* **Tasks for this exercise**:
1) Answer these questions about the blog post on pilot and controller fatigue:
(a) How many hours between shifts will controllers now get under Randy Babbitt's decree?
(b) What group was Randy Babbitt president of while the writer was flying midnight rockets?
(c) What was the writer's standing order for the copilot?
2) Continue the blog post on pilot and controller fatigue from its last sentence.

* **Text for analysis**:
────────────────────────────────────────

Posted by: harrisonjones | April 18, 2011

THE REST OF THE STORY…

Since I blogged on air traffic controllers yesterday, I suppose it’s only fair to discuss the other side of the equation. After all, wasn’t a pilot crew accused of snoozing past MSP last year. Let me make it clear that I am not qualified to criticize anyone. My own blunders and ineptitude removed me from that lofty perch long ago. However, fighting fatigue is a battle we all contend with sooner or later. Just to offer a little perspective, consider that when you snuggle down under the covers tonight after your milk and cookies, there will be thousands of air traffic controllers, pilots, flight attendants, mechanics and other airline personnel just beginning their work day. Some will have had eight hours sleep and some will have had none. 

I read in the paper this morning that Randy Babbitt, the FAA Administrator, has decreed that controllers will now have nine hours between shifts instead of eight. Where do we find men of such vast intellect? Oh yeah, I just remembered, Randy was the president of ALPA (Air Line Pilots Association) when I was rubbing my eyes and flying midnight rockets. The regulation was that we had to have eight hours free of duty between flights. See yesterday’s blog. Example; arrive Las Vegas at three p.m., report for duty at eleven p.m. for an all nighter to New York. Try to cycle that through your diurnal. You pray for a good strong copilot, lots of hot coffee and hope you don’t have to land to the east with the sun coming up. The standing order for the copilot was, “You better not let me wake up and find you sleeping.”

────────────────────────────────────────

* **Provided records**:
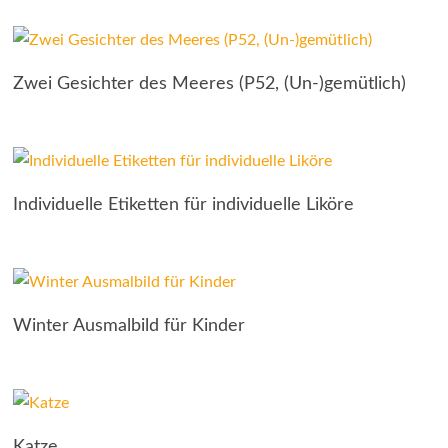
Zwei Gesichter des Meeres (P52, (Un-)gemütlich)
Individuelle Etiketten für individuelle Liköre
Winter Ausmalbild für Kinder
Katze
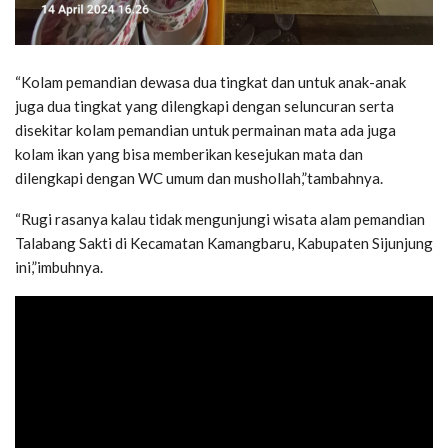
“Kolam pemandian dewasa dua tingkat dan untuk anak-anak
juga dua tingkat yang dilengkapi dengan seluncuran serta
disekitar kolam pemandian untuk permainan mata ada juga
kolam ikan yang bisa memberikan kesejukan mata dan
dilengkapi dengan WC umum dan mushollah,”tambahnya.
“Rugi rasanya kalau tidak mengunjungi wisata alam pemandian
Talabang Sakti di Kecamatan Kamangbaru, Kabupaten Sijunjung
ini,”imbuhnya.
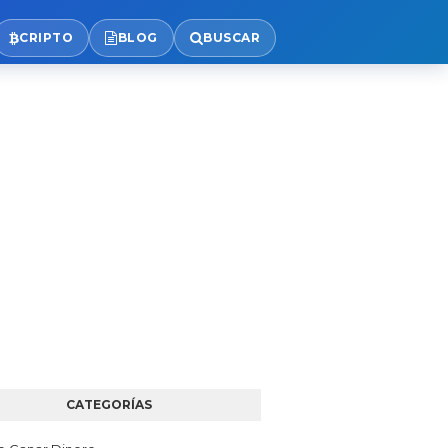
CRIPTO
BLOG
BUSCAR
CATEGORÍAS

────────────────────────────────────────

* **Task-by-task outputs**:
1)
(a) Nine hours, up from eight.
(b) ALPA, the Air Line Pilots Association.
(c) "You better not let me wake up and find you sleeping."

2)
International flying rules are more realistic. Flights scheduled for more than eight hours require an extra copilot. This allows each pilot to have a two to three hour nap during the flight. Flights of more than twelve hours require four pilots; two captains and two copilots. Most airlines provide a crew rest facility that features bunk beds and privacy curtains. More than likely the captain has shed his pilot costume for sweats and a tee shirt. If that sounds like fun, let me describe one of my seven day duty rotations. Short and sweet; Atlanta, Tokyo, New York, Tokyo, Atlanta. The first leg is fourteen to fifteen hours. Leave Atlanta at ten a.m. arrive Tokyo at noon. However, you crossed fourteen time zones and the International Date Line. Its noon tomorrow but your body is telling you it’s midnight. The sun never went down and it won’t for another eight hours. No problem, you have a twenty four hour layover. The next day you leave Tokyo in early afternoon. You fly all afternoon, all night and most of the next day. The sun is going west at a thousand miles an hour and you are going east at about six hundred. The sun goes down and comes back up like a yo yo. You are near the Arctic Circle and the world is not very big around anyway. Arrive New York in the afternoon yesterday. Your body has no idea what time it is or what day it is. Only five more days to go. The only way to survive is to take a nap and eat every four to five hours until you get home. 

My longest day ever on an airplane was twenty four hours. I left Frankfurt about midnight, accompanied by my good friend and fellow captain, Bob Foster along with two copilots. We flew a military charter to Kuwait City and parked in a remote area. The airport was complete chaos with priority military flights and we waited all day for fuel. At last a little fuel truck started running back and forth to the fuel farm to fill us up. We finally got clearance and hauled back to Frankfurt empty, arriving at midnight once again.  

I wish each of you a good night’s sleep tonight. Babbitt, if you’re reading this I don’t want to hear anything about crew duty rules on charter flights.